Liquid toner would probably freeze, toner powder would probably clump into lumps.

All things considered, probably not a good idea.

David Brin said...

Oh well, nice to know in advance how one will go..... "Nose blowing can trigger stroke"....

http://www.guardian.co.uk/science/2011/may/05/coffee-exercise-nose-blowing-stroke


http://www.guardian.co.uk/science/2011
/may/05/coffee-exercise-nose-blowing-stroke

Jumper said...

I had the Diego Garcia conspiracy hypothesis myself but didn't mention it to anyone. Despite my using the word "hypothesis" my friends think I'm crazy enough already, so I zipped it.

Think of the intel which could have been obtained. That's why I didn't like seeing Saddam hanged either. A few years in ICC prison at mimimum would've softened them up to some extent, surely.

rewinn said...

@Paul - I apologize if I misunderstood your comments.

I guess a lot depends on what one means by "monster". Certainly successful sociopaths have to be charming, or they won't be able to multiply their efforts with that of followers. Their capacity to understand what appeals to their listeners, and the skill to provide it to them, but without the concomitant caring as to what happens to them next, is precisely what makes them monsters.

Does Heaven wants the 1st two qualities without the last one? The mixture is not physically ugly, but positively Luciferian.

Acacia H. said...

*looks at the Spam post above*

It's times like this I wish I actually DID have an orbital laser artillery satellite. Either that or an orbital pie bombardment system (which I figure fires frozen pies cooled to an extreme temperature that then is thawed during reentry for a nice "splat" effect.)

Rob H., who is always up for some whimsy in his Spam-destruction methods

Tony Fisk said...

Wallace came up with a 'cracking' porridge gun in 'a Close Shave'.

Actually, you need to get hold of the Orbital Mind Control Lasers so you can change spammers' alignment.

cenali: long strands of martian pasta

Tim H. said...

Sounds like a job for the Howard brothers, or The Pie Assassin.

"erotando", Subject of a new spamstorm.

rewinn said...

Spammers should be made into spam.

Indeed, a delightful rumor could be invented ...

Tony Fisk said...

...about vikings?

weati: a form of sentient breakfast cereal

sociotard said...

Some old AT&T commercials saying what the future would be like. The fun part of it is, you can remember how at the time these seemed like really amazing predictions, and now most of them are trivial. Well, the medical record thing fell flat, but thats a fault of bureaucracy, not technology.

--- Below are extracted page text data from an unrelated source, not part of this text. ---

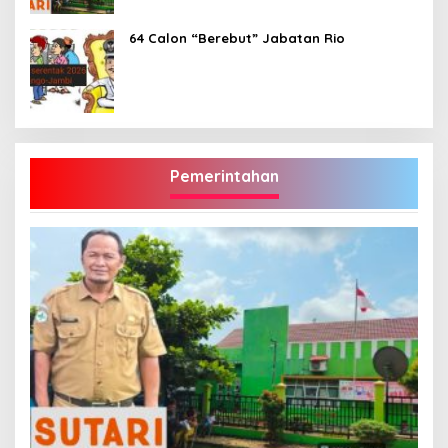
64 Calon “Berebut” Jabatan Rio
Pemerintahan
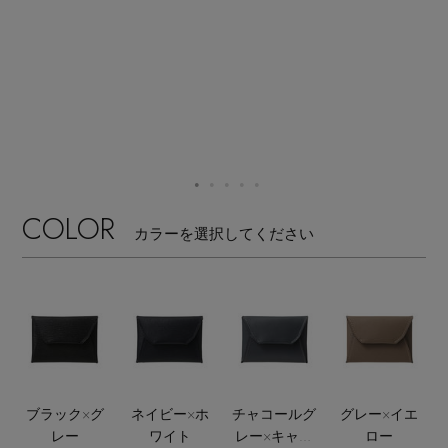
【ワンピース】猛暑日はこれ！
エル・ショップについて
ウェア
【リネン】涼しい夏素材
お知らせ
シューズ
すべてのウェア
【CFCL】注目のPOP-UP
バッグ・財布
すべてのシューズ
よくあるご質問
ブラウス・シャツ
【レース】上品な透け感
ファッション小物
すべてのバッグ・財布
COLOR
サンダル
カットソー・Tシャツ
カラーを選択してください
【限定】ここでしか買えないアイテム
アクセサリー
すべてのファッション小物
カゴバッグ
パンプス
ワンピース・チュニック
【ペプラム】トレンドシルエット
ランジェリー
すべてのアクセサリー
ストール・マフラー・ケープ
ショルダーバッグ
スニーカー
パンツ
スポーツ
『ELLE』最新号掲載
すべてのランジェリー
ピアス・イヤリング
帽子・イヤーマフ
トートバッグ
フラットシューズ
スカート
ブラック×グ
ネイビー×ホ
チャコールグ
グレー×イエ
すべてのスポーツ
【ジュエリー】シルバーでクールに
レー
ワイト
レー×キャラ
ロー
ランジェリー
ネックレス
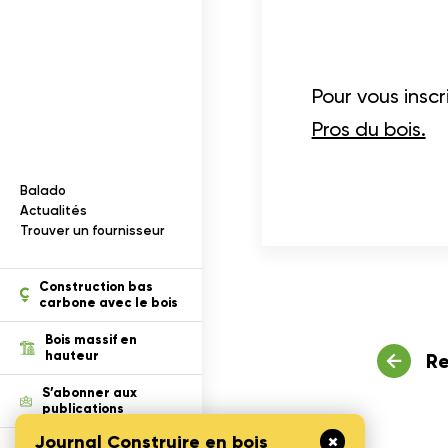
Documentation
I
n
f
o
r
m
a
t
i
o
n
s
s
u
r
l
e
b
o
i
s
Pour vous insc
Pros du bois.
Balado
ection des renseignements
Actualités
Trouver un fournisseur
tion
Construction bas
carbone avec le bois
Bois massif en
hauteur
Re
S’abonner aux
publications
Journal Construire en bois
Défi Cecobois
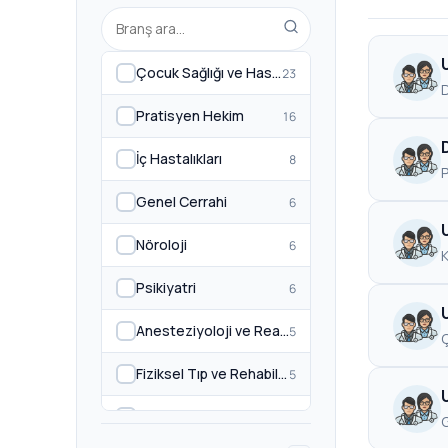
Çocuk Sağlığı ve Hastalıkları
23
Pratisyen Hekim
16
İç Hastalıkları
8
Genel Cerrahi
6
Nöroloji
6
K
Psikiyatri
6
Anesteziyoloji ve Reanimasyon
5
Ç
Fiziksel Tıp ve Rehabilitasyon
5
Kalp ve Damar Cerrahisi
4
G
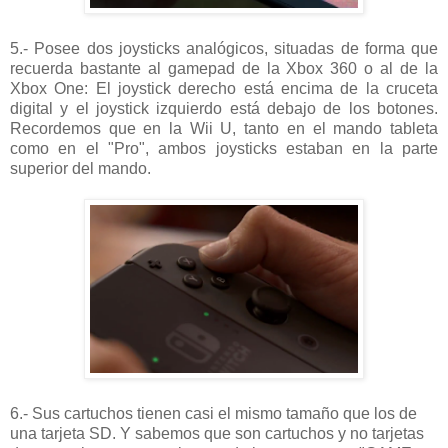
5.- Posee dos joysticks analógicos, situadas de forma que
recuerda bastante al gamepad de la Xbox 360 o al de la
Xbox One: El joystick derecho está encima de la cruceta
digital y el joystick izquierdo está debajo de los botones.
Recordemos que en la Wii U, tanto en el mando tableta
como en el "Pro", ambos joysticks estaban en la parte
superior del mando.
6.- Sus cartuchos tienen casi el mismo tamaño que los de
una tarjeta SD. Y sabemos que son cartuchos y no tarjetas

http://www.youtube.com/watch?v=TZb0avfQme8

David Brin said...

Do not say the words A T n' T

Our DSL has gone from sucky to horrid

===


onward to next post

Tim H. said...

DSL here gets flaky about half the winter, and when the phone rings.

Jumper said...

Perhaps if everyone would send Frank the Spammer an email inquiring about his substantial sales of heroin and machine guns, he would not like the attention.